From a large set of regexes, extract distinguishing literal tokens,
match the tokens against the input, reverse-lookup which regexes the
matching tokens correspond to, and only run the corresponding regexes
on the input.

This extraction is done by gathering literal items, converting them to
content sets, then symbolically executing concatenations and
alternations (`|`) in order to find out what literal items *need* to
be present in the haystack for this regex to match.
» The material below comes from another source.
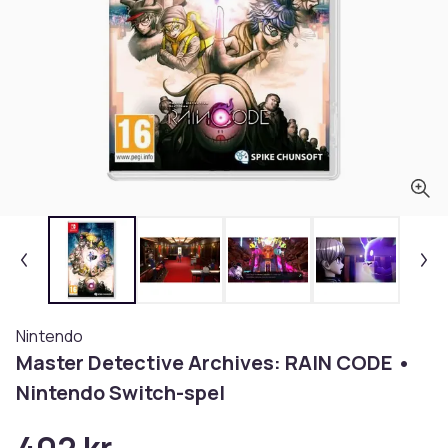
Nintendo
Master Detective Archives: RAIN CODE •
Nintendo Switch-spel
A reverse index is
then built from literal items to regexes.

At match time, a prefilter is run checking which literals are present
in the haystack then find out what regexes that corresponds to,
following which the regexes themselves are matched against the
haystack to only return actual matching regexes.

## Divergences

While [`FilteredRE2`] requires the user to perform prefiltering,
`regex-filtered` handles this internally: [`aho-corasick`] is pretty
much ideal for that task and already a dependency of [`regex`] which
`regex-filtered` based on.

## TODO

- add a stats feature to report various build-size infos e.g.

  - number of tokens
  - number of regexes
  - number of unfiltered regexes, this would be useful to know if
    prefiltering will be done or a naive sequential application would
    be a better idea.
  - ratio of checked regexes to successes (how does it work with lazy
    iterators?)
  - total / prefiltered (- unfiltered) so atom size impact can be
    evaluated
  - also maybe mapper stats on the pruning stuff and whatever
  
[`aho-corasick`]: https://docs.rs/aho-corasick/
[`FilteredRE2`]: https://github.com/google/re2/blob/main/re2/filtered_re2.h
[`regex`]: https://docs.rs/regex/
[`regex-syntax`]: https://docs.rs/regex-syntax/